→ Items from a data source
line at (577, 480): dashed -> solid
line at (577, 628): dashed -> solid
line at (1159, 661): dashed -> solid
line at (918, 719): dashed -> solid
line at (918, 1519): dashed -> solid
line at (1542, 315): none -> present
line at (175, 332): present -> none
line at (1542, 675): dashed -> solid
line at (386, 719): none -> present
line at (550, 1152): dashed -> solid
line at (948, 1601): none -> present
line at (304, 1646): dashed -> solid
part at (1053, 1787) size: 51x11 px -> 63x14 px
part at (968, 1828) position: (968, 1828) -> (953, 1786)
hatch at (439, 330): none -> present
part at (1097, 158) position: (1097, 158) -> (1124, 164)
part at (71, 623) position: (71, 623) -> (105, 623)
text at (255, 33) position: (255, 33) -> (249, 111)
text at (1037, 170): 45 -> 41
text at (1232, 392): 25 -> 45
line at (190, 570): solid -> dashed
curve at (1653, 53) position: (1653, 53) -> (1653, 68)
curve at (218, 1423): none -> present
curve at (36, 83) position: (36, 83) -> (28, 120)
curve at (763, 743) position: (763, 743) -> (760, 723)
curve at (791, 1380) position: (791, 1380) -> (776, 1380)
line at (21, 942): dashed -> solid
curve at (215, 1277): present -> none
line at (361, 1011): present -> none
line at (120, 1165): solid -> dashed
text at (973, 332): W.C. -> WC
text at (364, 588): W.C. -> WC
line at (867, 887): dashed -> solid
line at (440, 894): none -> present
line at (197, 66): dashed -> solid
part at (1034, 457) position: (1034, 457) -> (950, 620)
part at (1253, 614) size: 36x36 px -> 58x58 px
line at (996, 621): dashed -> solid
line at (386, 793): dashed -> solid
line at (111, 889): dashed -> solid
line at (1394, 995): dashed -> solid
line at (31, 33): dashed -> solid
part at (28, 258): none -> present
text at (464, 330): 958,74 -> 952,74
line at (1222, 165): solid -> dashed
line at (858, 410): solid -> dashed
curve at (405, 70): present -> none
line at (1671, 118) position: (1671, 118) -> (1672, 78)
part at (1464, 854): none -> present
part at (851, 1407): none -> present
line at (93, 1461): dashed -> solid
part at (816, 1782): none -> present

→ DIRECTIONS
Rewrite the records from the first line through the line containing "part at (1053, 1787)", inclusive, substituting "broken" for each occurrence of "dashed" and keeping everything else as it is.

→ OUTPUT FOR THIS TASK
line at (577, 480): broken -> solid
line at (577, 628): broken -> solid
line at (1159, 661): broken -> solid
line at (918, 719): broken -> solid
line at (918, 1519): broken -> solid
line at (1542, 315): none -> present
line at (175, 332): present -> none
line at (1542, 675): broken -> solid
line at (386, 719): none -> present
line at (550, 1152): broken -> solid
line at (948, 1601): none -> present
line at (304, 1646): broken -> solid
part at (1053, 1787) size: 51x11 px -> 63x14 px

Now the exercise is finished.